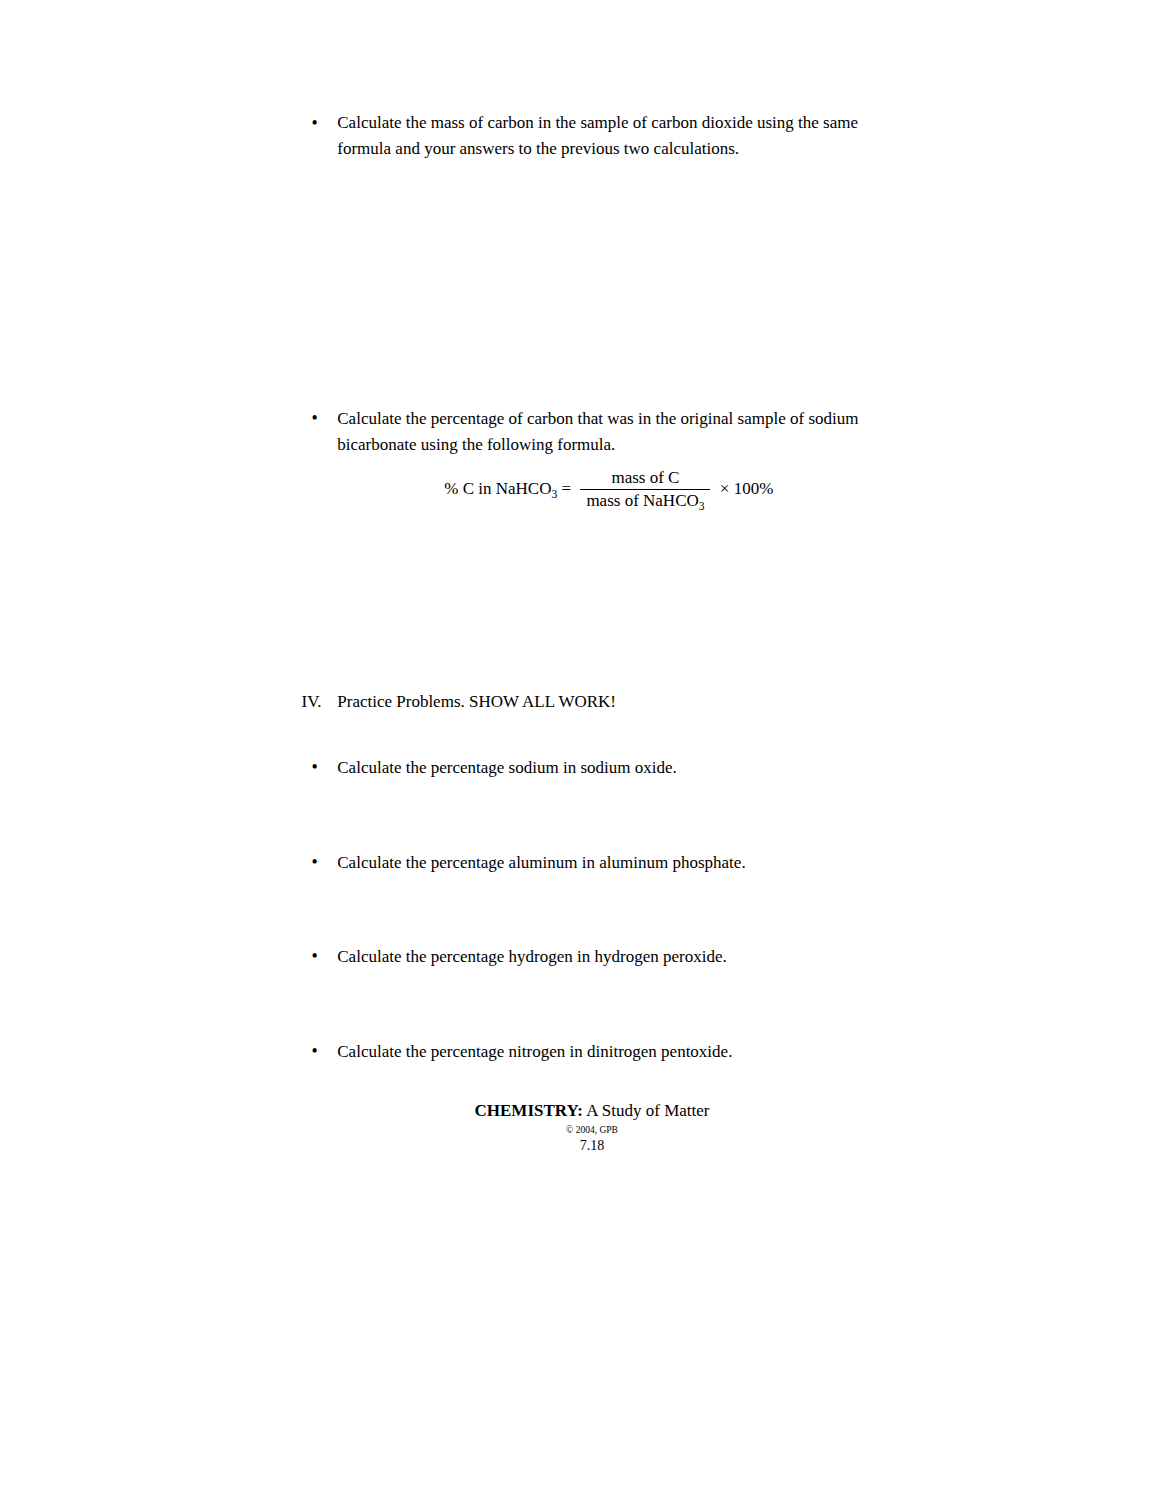Calculate the mass of carbon in the sample of carbon dioxide using the same formula and your answers to the previous two calculations.
Calculate the percentage of carbon that was in the original sample of sodium bicarbonate using the following formula.
% C in NaHCO3 = mass of C mass of NaHCO3 × 100%
IV. Practice Problems. SHOW ALL WORK!
Calculate the percentage sodium in sodium oxide.
Calculate the percentage aluminum in aluminum phosphate.
Calculate the percentage hydrogen in hydrogen peroxide.
Calculate the percentage nitrogen in dinitrogen pentoxide.
CHEMISTRY: A Study of Matter
© 2004, GPB
7.18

+++

### What you have to do
Work through the records line by line and tally those with the word "percentage". Report only the total.

### Problem solution
5